Toby Horne, Siemens Infrastructure Financing Partner, Siemens Financial Services UK looks at infrastructure financing.

In October 2022, the European Parliament approved the proposed ban on the sale of new diesel and petrol cars by 2035.

This target will be hard to achieve and yet it trails the UK’s commitment, announced in 2020, to phase-out the sale of new petrol and diesel cars and vans by 2030. This ban forms part of the UK’s wider strategy to achieve net zero by 2050 and given transport (particularly road transport) is the country’s largest emitting sector, it’s a ripe area for decarbonisation.

The shift to electric vehicles (EVs) also necessitates significant investment in charging infrastructure. The government reported a total of 32,011 public EV charging devices available in the UK in July 2022, a 31% increase on the same period last year. Nevertheless public appetite for cleaner technology and the looming ban on petrol and diesel vehicles have driven sales of EVs meaning a much more expansive infrastructure is required to meet rising demand. While the government has planned for 300,000 public charging points by 2030,it is likely that private sector investment will be required to accelerate deployment of the necessary EV charging network.

Recent research from Siemens Financial Services (SFS) estimates the ‘investment gap’ required over the next six years to rapidly deploy EV charging networks worldwide.[6] This ‘gap’ represents the difference between EV charging infrastructure already being financed, and that still being paid for out of capital expenditure (CAPEX). The global total amounts to nearly $150bn, and in Europe the current gap is $11.77bn but is estimated to grow to $27.23bn by 2026.

Clearly this is a gap that can’t be bridged through public funds alone, but what kind of finance from the private sector is needed to fund EV development?

Smart financing – offered by specialist financiers – enables the acquisition of technology and equipment for competitive advantage in a financially sustainable way and tailored to the organisation’s specific business and cash-flow needs. Specifically, smart finance makes investments possible and affordable by aligning costs with revenues – both for the organisation acquiring the charging infrastructure, and for vendors selling EV charging solutions.

Additionally, it offers three major advantages over generalist finance: technology expertise which understands real business outcomes; a breadth of financing solutions which can meet the organisation’s exact needs; and smooth, sophisticated processes which makes the use of smart finance seamless and easy.

Case study: SWW Wunsiedel GmbH

German Utility Company SWW Wunsiedel GmbH has a main strategy which links all aspects of energy generation and distribution for optimal operational efficiency. In its latest development phase, the company wanted to add the early phases of an e-charging infrastructure, but to finance it in a way that aligned with earnings from the charging points. A smart financing arrangement was needed to avoid tying up precious capital.

To help the company realise its ambitions, Siemens Financial Services created a payment plan for the charging units which was designed to fit the projected cash flow from the chargers. E-chargers from Siemens for electric cars were installed. At the same time, payments were aligned to the projected income from charging units so that benefits are accrued at the same rate as payments. The cost to SWW Wunsiedel GmbH for implementing electric car charging units has been spread over time to minimize cash flow impact.

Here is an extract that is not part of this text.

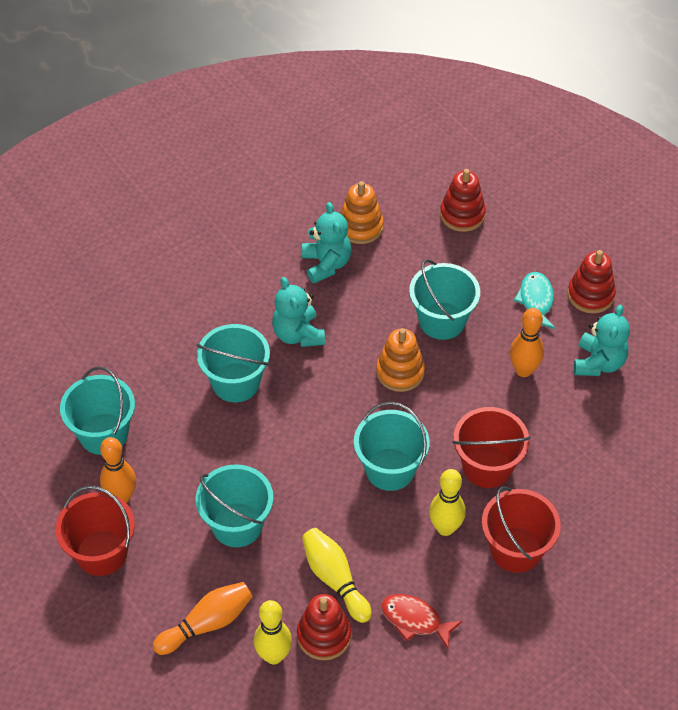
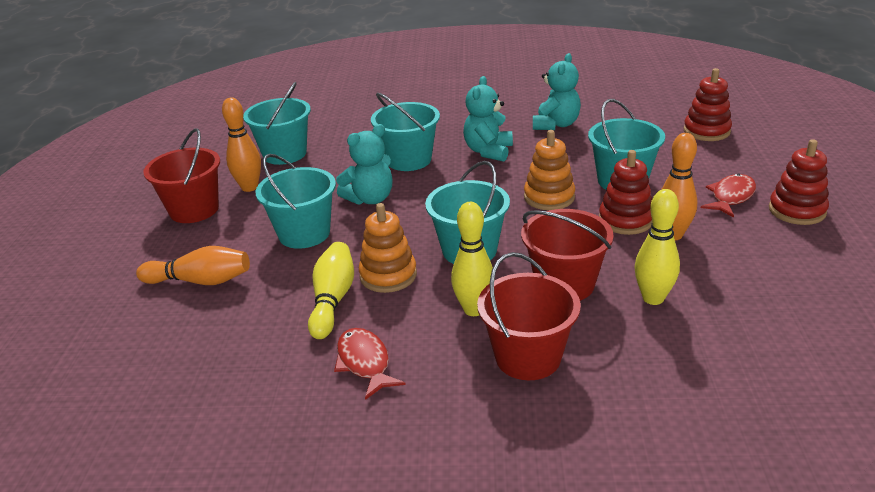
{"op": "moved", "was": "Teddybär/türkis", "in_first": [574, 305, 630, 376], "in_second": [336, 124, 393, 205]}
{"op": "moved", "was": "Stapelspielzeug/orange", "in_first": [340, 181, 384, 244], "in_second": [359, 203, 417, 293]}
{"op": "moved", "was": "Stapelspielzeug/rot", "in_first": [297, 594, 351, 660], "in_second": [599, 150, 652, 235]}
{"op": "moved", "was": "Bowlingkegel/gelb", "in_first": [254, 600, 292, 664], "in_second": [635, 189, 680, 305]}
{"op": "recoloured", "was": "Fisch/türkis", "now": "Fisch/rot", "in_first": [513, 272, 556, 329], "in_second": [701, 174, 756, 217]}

Predicted rapid growth in electric vehicles – a major contributor to meeting climate change and sustainability targets – will not happen if the electric charging infrastructure does not expand at a similar rate. Meeting the expected demand for EV charging in the UK will therefore require urgent and significant investment. Given the scale of the task, many businesses are turning to specialist private sector finance to facilitate accelerated deployment of charging points. Not only can these financiers help meet targets to create a cleaner, green infrastructure, through their sector expertise and range of smart finance solutions, they can make investment affordable.